• _PROBLEM DESCRIPTION_: Your response should be a copy of each line in the listing below that includes the word "family".

****************

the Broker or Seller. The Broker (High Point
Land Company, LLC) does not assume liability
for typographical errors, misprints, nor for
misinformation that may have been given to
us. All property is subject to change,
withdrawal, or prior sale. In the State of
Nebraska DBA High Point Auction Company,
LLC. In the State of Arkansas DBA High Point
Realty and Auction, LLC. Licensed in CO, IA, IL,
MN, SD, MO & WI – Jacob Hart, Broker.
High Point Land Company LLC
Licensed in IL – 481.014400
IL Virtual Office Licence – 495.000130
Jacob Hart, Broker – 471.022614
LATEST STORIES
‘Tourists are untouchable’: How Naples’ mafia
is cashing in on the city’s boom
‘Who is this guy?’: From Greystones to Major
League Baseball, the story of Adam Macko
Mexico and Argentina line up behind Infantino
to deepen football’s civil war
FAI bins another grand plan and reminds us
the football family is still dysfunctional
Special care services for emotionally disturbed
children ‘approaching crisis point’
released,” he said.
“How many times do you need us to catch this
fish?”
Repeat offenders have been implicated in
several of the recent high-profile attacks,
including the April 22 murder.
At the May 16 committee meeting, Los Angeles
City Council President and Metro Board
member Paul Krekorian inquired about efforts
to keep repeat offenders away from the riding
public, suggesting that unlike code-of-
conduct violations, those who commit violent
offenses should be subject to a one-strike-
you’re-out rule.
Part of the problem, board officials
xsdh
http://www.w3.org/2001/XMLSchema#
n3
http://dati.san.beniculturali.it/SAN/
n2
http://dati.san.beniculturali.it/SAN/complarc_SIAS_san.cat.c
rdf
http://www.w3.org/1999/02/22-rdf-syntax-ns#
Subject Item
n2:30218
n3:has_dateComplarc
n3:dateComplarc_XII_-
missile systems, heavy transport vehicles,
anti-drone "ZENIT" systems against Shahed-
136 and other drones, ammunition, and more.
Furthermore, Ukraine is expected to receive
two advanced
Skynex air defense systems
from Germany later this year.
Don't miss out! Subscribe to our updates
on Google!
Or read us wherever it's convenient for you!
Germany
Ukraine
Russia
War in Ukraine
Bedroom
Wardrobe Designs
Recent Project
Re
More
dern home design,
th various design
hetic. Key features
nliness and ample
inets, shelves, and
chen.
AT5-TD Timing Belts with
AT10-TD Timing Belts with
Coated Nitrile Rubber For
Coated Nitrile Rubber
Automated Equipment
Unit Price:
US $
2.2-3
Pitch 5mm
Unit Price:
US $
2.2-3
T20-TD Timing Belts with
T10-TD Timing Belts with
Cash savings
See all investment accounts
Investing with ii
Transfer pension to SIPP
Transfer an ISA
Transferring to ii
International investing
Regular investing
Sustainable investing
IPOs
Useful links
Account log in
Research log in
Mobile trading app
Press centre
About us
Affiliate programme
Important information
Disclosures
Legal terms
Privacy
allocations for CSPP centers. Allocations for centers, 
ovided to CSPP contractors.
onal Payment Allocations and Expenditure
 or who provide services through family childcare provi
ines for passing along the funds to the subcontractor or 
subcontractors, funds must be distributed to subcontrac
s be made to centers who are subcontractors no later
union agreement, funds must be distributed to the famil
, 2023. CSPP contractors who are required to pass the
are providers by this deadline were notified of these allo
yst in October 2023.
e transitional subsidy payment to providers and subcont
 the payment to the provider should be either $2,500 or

****************

• _COMPLETED TASK_:
the football family is still dysfunctional
 or who provide services through family childcare provi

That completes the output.